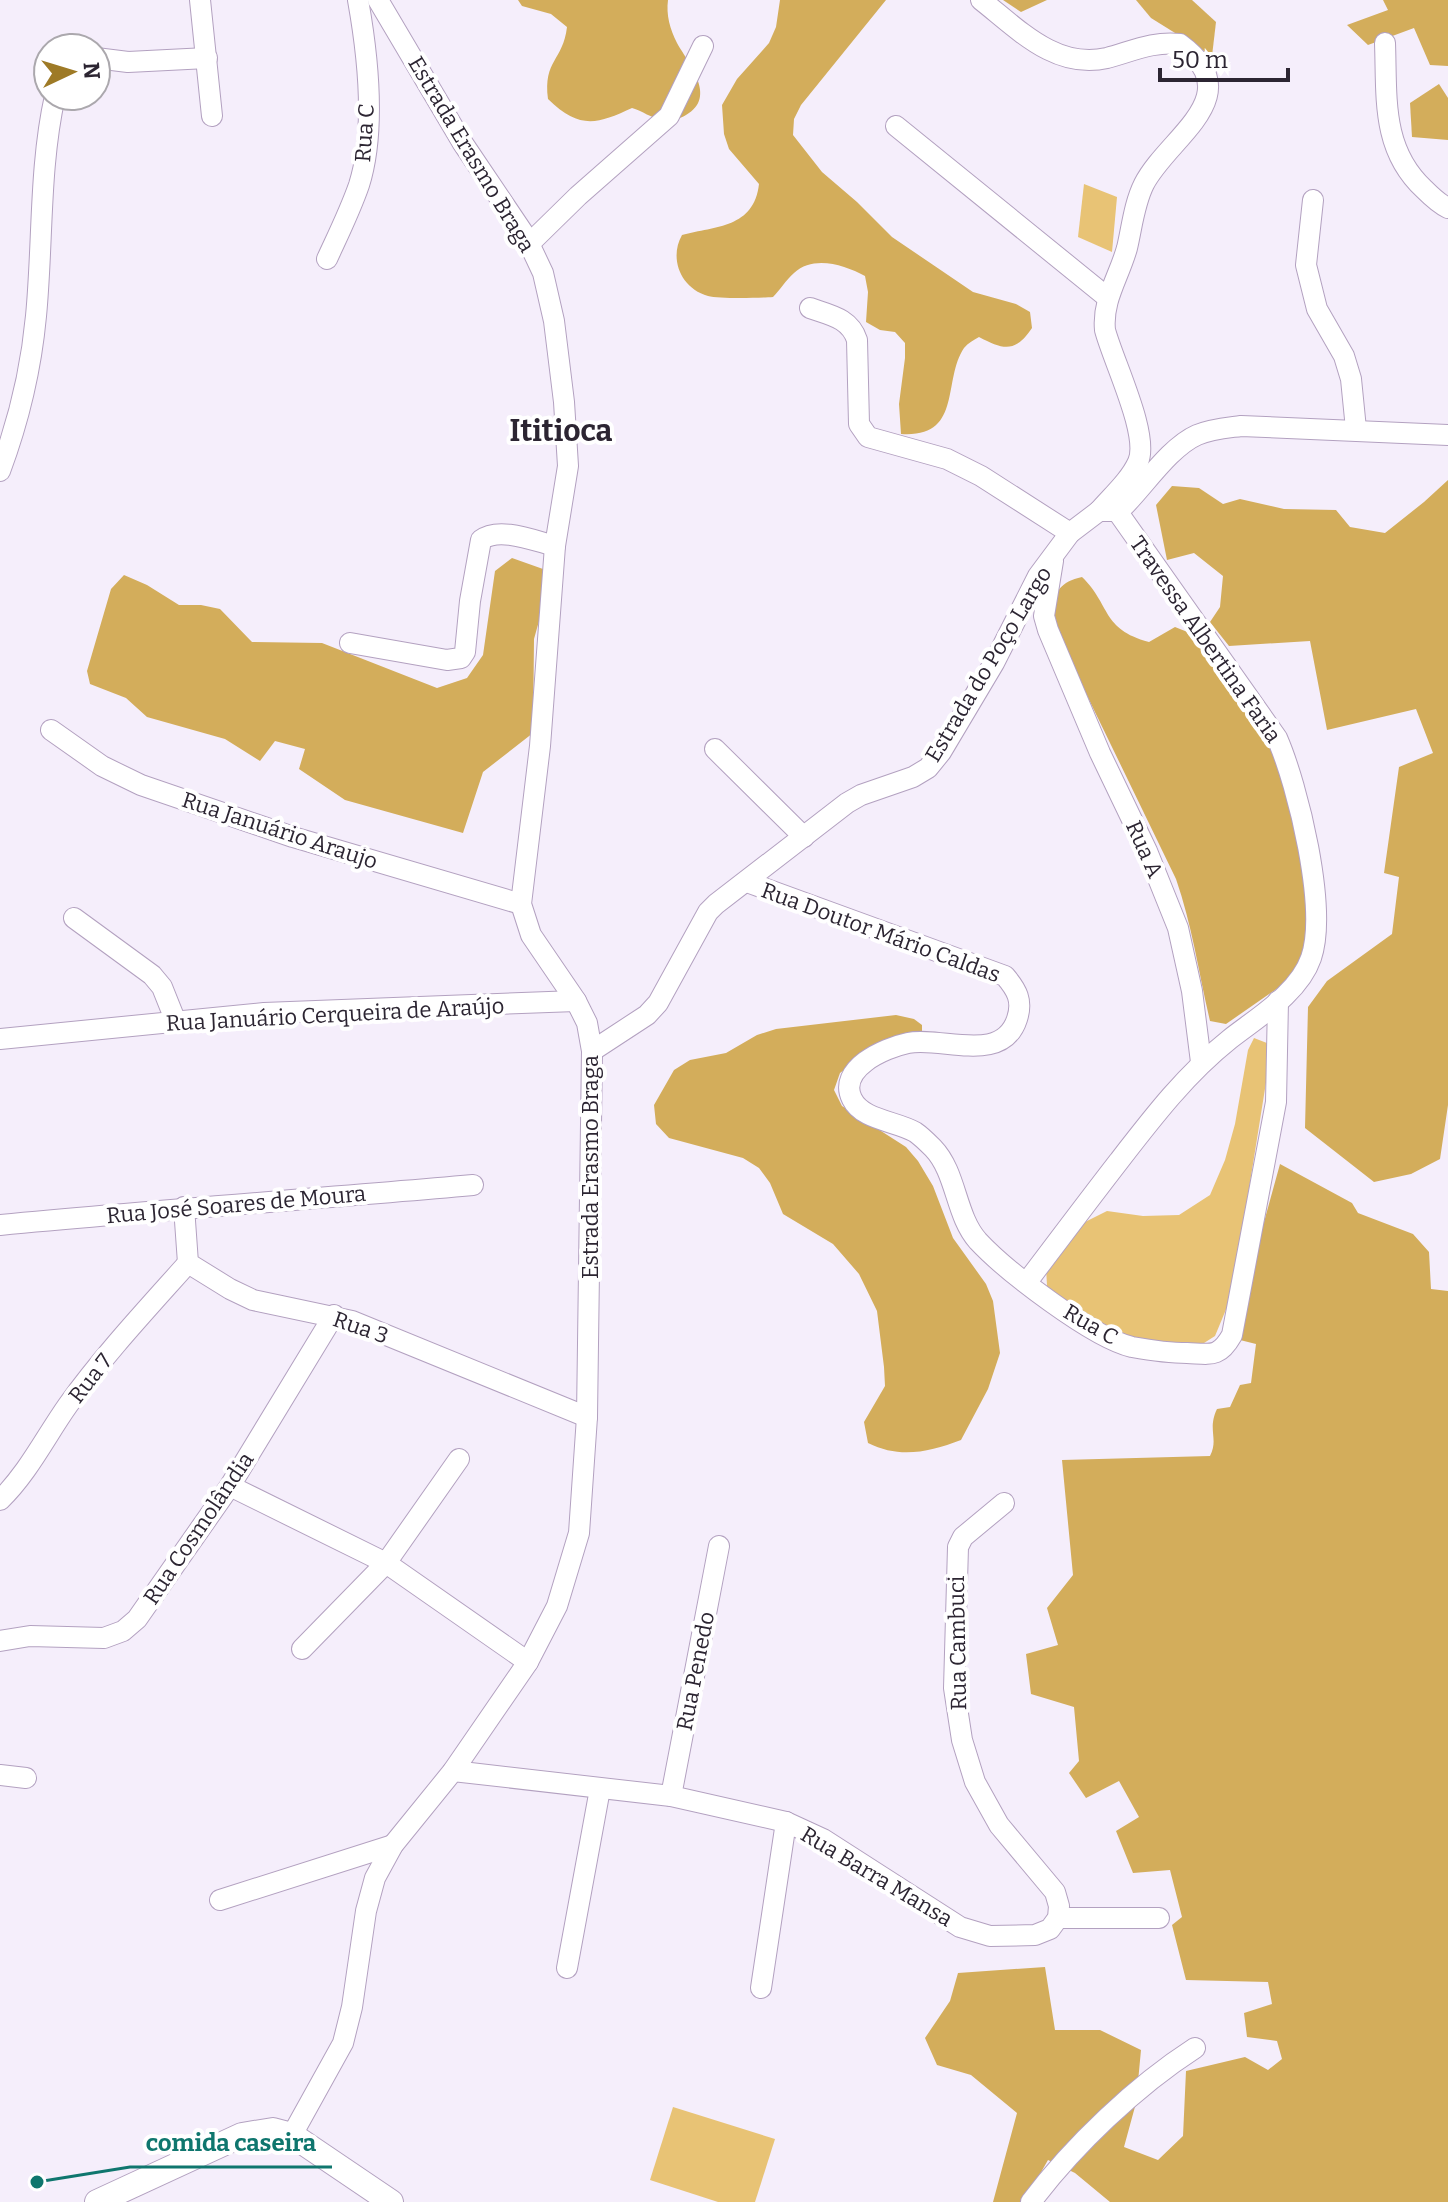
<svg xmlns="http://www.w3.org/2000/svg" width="1448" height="2202" viewBox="0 0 1448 2202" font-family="Bitter,serif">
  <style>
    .green { fill: #e8c375 }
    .forest { fill: #d3ad5b }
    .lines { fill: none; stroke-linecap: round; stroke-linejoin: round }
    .minor-casing { stroke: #b3a1c0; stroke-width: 22 }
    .tertiary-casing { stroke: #b3a1c0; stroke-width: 26 }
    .minor { stroke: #fff; stroke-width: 20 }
    .tertiary { stroke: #fff; stroke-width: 24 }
    .labels { text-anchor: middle; stroke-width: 8; stroke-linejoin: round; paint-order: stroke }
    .street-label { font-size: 22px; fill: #2c2532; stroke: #fff }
    .district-label { font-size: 30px; font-weight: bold; fill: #2c2532; stroke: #fff }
    .leader { fill: none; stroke: #0f766e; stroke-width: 3 }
    .callout-dot { fill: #0f766e; stroke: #fff; stroke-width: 3 }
    .callout-label { font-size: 24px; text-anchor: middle; font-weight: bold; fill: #0f766e; stroke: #fff; stroke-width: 8; stroke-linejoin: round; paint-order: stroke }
  </style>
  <rect width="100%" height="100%" fill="#f5eefb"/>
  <!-- green -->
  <g class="green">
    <path d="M1084,184l33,13 -5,55 -34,-15z"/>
    <path d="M1254,1038l18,7 -40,250 -17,41 -22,14 -38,2 -95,-47 -13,-19 -1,-20 27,-38 34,-17 36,5 36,-1 31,-20 15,-35 10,-36 13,-74z"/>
    <path d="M673,2107l102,32 -20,63h-37l-68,-22z"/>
  </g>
  <!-- forest -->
  <g class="forest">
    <path d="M518,0h150c-2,15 2,29 9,43 11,20 41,54 9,72 -7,4 -16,7 -25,5 -9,-2 -19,-9 -29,-12 -36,17 -53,21 -84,-9 -5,-39 15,-38 19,-72l-16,-13 -29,-8z"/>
    <path d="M780,0h106l-85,105 -7,14 -1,16 29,37 35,30 35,35 81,55 43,12 14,8 2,16c-17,25 -28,22 -53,9 -5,3 -11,6 -15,11 -22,33 -1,90 -63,86l-2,-30 6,-46v-15l-10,-11 -15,-2 -14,-8 2,-30 -3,-16c-21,-11 -51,-21 -71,-3 -8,7 -14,17 -21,24 -13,1 -54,2 -65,-1 -28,-8 -39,-38 -26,-61 34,-9 72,-7 77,-51l-30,-35 -5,-15 -2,-29 15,-26 32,-36 7,-16z"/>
    <path d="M1003,0h44l-26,12z"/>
    <path d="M1136,0h56l24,22 -4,34 -61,-38z"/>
    <path d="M1383,0h65v66l-18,-1 -16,-37 -46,17 -21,-20 41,-15z"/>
    <path d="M1439,84l9,14v42l-36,-3 -2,-34z"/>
    <path d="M1448,480v625l-8,54 -29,15 -37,8 -69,-54 3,-121 19,-26 65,-47 7,-57 -15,-4 15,-106 34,-14 -17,-44 -89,21 -17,-89 -81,5 -19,-24 10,-15 3,-31 -29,-23 -27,7 -11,-55 16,-19 27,2 24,16 17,-5 44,10 52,1 14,17 35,6 39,-31z"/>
    <path d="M512,558l31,11 6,16 -15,54 -1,94 -50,39 -20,61 -118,-33 -46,-31 6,-20 -30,-8 -15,20 -35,-22 -78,-22 -21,-19 -36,-14 -3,-13 24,-82 13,-14 23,10 32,20h22l19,4 32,33 70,1 115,45 30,-10 16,-23 12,-84z"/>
    <path d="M1082,577c29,28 19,52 67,65l26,-15 15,6 63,77 30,68 20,72 5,77 -7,37 -13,17 -62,43 -16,-3c-11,-47 -18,-96 -34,-142l-114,-235c-8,-28 -19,-59 20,-67z"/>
    <path d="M896,1015l18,4 8,6v8l-67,28 -15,12 -6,17 8,16 64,41 12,14 15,25 20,52 33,46 7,17 7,52 -12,36 -27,51c-32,12 -61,19 -93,3l-4,-21 21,-36 -1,-19 -7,-56 -18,-37 -26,-30 -50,-30 -13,-31 -11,-15 -16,-10 -74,-20 -13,-14 -2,-19 20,-35 16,-10 36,-7 31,-18 19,-6z"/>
    <path d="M1280,1164l72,39 6,10 55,21 16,18 2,37 17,2v911h-338l-35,-29 -27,-13 -24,42h-31l24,-89 -46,-38 -34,-10 -12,-27 25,-37 8,-28 87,-6 10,63h45l41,20 -5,53 -12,44 34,13 25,-24 3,-65 59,-14 23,13 14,-11 -5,-18 -30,-4 -3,-24 28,-9 -4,-22 -82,-2 -14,-55 10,-8 -12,-47 -37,3 -17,-42 23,-14 -20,-36 -33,17 -17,-25 10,-12 -5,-54 -43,-13 -5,-40 32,-9 -11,-37 26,-33 -11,-115 148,-4c9,-17 -3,-26 7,-47l13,-2 10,-22 11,-2 5,-39 -24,-6z"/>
  </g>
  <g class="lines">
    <defs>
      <g id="minor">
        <path d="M200,0l12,116"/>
        <path d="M981,0c37,29 75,70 126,58 26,-7 46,-17 73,-14 71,52 -12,93 -36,140 -10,20 -12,43 -17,64 -8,29 -25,52 -22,82 8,31 45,105 33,132 -8,18 -26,34 -39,49"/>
        <path d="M1385,43c2,54 -4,106 39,146 7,7 15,15 24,19"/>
        <path d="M96,58l32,4 79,-4"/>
        <path d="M896,126l212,172"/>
        <path d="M1313,200l-7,65 11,44 27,47 7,23 5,50"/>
        <path d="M529,244l49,-48 91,-80 34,-70"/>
        <path d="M327,259c11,-24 23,-48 32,-74 17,-54 9,-129 -1,-185"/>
        <path d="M810,308c20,7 40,10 47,32l2,84 9,13 79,22 34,17 89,57"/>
        <path d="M0,471c19,-51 31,-101 36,-155 7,-72 3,-149 19,-220"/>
        <path d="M1053,561l-9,55 4,14 52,123 47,98 31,77 14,63 9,71"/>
        <path d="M350,643l97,17 14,-2 4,-6 5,-51 11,-61c18,-14 54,1 74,6"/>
        <path d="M51,730l51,36 39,19 152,52 228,67"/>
        <path d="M715,749l89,88"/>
        <path d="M747,882l258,94c12,14 18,25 12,43 -15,46 -75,17 -109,24 -24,5 -71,26 -56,56 10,21 44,22 63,33 6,4 13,11 18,16 24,25 22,67 45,93 28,30 115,97 154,106 17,3 37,6 55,6 24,1 32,5 45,-18l44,-233 2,-101"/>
        <path d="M74,918l78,57 10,12 14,35"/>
        <path d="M0,1039l264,-26 312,-12"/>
        <path d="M592,1051l55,-36 11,-12 50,-91 8,-8 131,-101 14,-8 52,-18 15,-9 13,-16 53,-89 44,-87 32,-43 29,-22h18l7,-5c21,-21 46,-59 73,-71 14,-6 29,-7 44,-9l207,9"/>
        <path d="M184,1207l4,56 42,26 23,11 99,21 235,96"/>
        <path d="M0,1225c157,-15 315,-26 473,-40"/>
        <path d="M1027,1282c31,-41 61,-81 92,-121 34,-44 67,-87 111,-122 28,-22 69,-46 81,-81 17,-49 -13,-172 -34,-220l-160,-227"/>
        <path d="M230,1486l156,77 142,99"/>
        <path d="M0,1500c28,-27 46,-64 68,-95 36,-50 79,-96 120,-142"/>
        <path d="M0,1641l30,-5 74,2 19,-7 14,-12 93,-133 104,-171"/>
        <path d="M302,1649l84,-86 73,-104"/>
        <path d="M453,1771l218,25 115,26 37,17 137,88 30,9 45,-1 15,-6 8,-11 1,-12 -4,-14 -56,-67 -24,-43 -13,-42 -8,-52 4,-141 5,-10 41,-34"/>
        <path d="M0,1775l26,3"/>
        <path d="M671,1796l48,-250"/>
        <path d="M220,1900l173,-55"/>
        <path d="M1058,1918h101"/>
        <path d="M567,1968l33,-179"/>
        <path d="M761,1988l25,-166"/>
        <path d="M292,2135l51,-92 9,-36 14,-96 9,-33 18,-33 60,-74 75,-109 29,-56 22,-73 8,-116 5,-366 -5,-28 -11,-22 -45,-66 -10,-31 19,-158 15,-200 13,-80 -4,-64 -10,-81 -11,-48 -17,-36 -64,-95 -84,-142"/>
        <path d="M1031,2202c42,-56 105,-116 164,-154"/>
      </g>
      <path id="tertiary" d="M97,2202l145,-67 31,-5 19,5 99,67"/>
    </defs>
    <!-- minor casing -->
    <use href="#minor" class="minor-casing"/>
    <!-- tertiary casing -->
    <use href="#tertiary" class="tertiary-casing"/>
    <!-- minor -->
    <use href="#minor" class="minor"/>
    <!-- tertiary -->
    <use href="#tertiary" class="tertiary"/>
  </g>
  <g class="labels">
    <!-- street labels -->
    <g class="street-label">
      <text transform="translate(364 133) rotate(-86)" y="8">Rua C</text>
      <text transform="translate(472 154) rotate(59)" y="8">Estrada Erasmo Braga</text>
      <text transform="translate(1206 639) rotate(55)" y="8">Travessa Albertina Faria</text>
      <text transform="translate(988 664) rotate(-59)" y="8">Estrada do Poço Largo</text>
      <text transform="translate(280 830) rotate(18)" y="8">Rua Januário Araujo</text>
      <text transform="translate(1145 849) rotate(66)" y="8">Rua A</text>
      <text transform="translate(881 932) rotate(20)" y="8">Rua Doutor Mário Caldas</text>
      <text transform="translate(335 1014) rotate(-3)" y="8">Rua Januário Cerqueira de Araújo</text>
      <text transform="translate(590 1167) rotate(-90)" y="8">Estrada Erasmo Braga</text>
      <text transform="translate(236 1204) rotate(-5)" y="8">Rua José Soares de Moura</text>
      <text transform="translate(1091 1324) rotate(30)" y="8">Rua C</text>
      <text transform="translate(361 1327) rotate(19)" y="8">Rua 3</text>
      <text transform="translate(90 1378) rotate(-52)" y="8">Rua 7</text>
      <text transform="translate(198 1528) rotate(-56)" y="8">Rua Cosmolândia</text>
      <text transform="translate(957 1643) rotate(-91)" y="8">Rua Cambuci</text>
      <text transform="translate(695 1671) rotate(-79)" y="8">Rua Penedo</text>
      <text transform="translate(877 1876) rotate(31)" y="8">Rua Barra Mansa</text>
    </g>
    <!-- district labels -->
    <g class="district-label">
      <text x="561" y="441">Ititioca</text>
    </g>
  </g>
  <!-- callouts -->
  <path class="leader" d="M37 2182L130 2167H332"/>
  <circle class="callout-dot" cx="37" cy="2182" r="8"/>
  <g class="callout-label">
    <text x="231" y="2151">comida caseira</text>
  </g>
  <!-- north arrow -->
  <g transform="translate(72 72) rotate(86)"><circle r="38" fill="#ffffff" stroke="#aba8ad" stroke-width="2"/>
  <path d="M0-6L14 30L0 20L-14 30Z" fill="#9e7a26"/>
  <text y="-12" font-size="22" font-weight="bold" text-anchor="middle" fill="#2c2532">N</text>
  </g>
  <!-- scale -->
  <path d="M1160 68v12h128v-12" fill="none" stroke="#2c2532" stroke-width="4"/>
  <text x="1172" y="68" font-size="24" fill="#2c2532" stroke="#ffffff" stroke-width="6" paint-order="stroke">50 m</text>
</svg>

- [TASK TO COMPLETE]:
Copy each line of the entries in which the string "circle" is found.

- [ANSWER TO THIS EXERCISE]:
  <circle class="callout-dot" cx="37" cy="2182" r="8"/>
  <g transform="translate(72 72) rotate(86)"><circle r="38" fill="#ffffff" stroke="#aba8ad" stroke-width="2"/>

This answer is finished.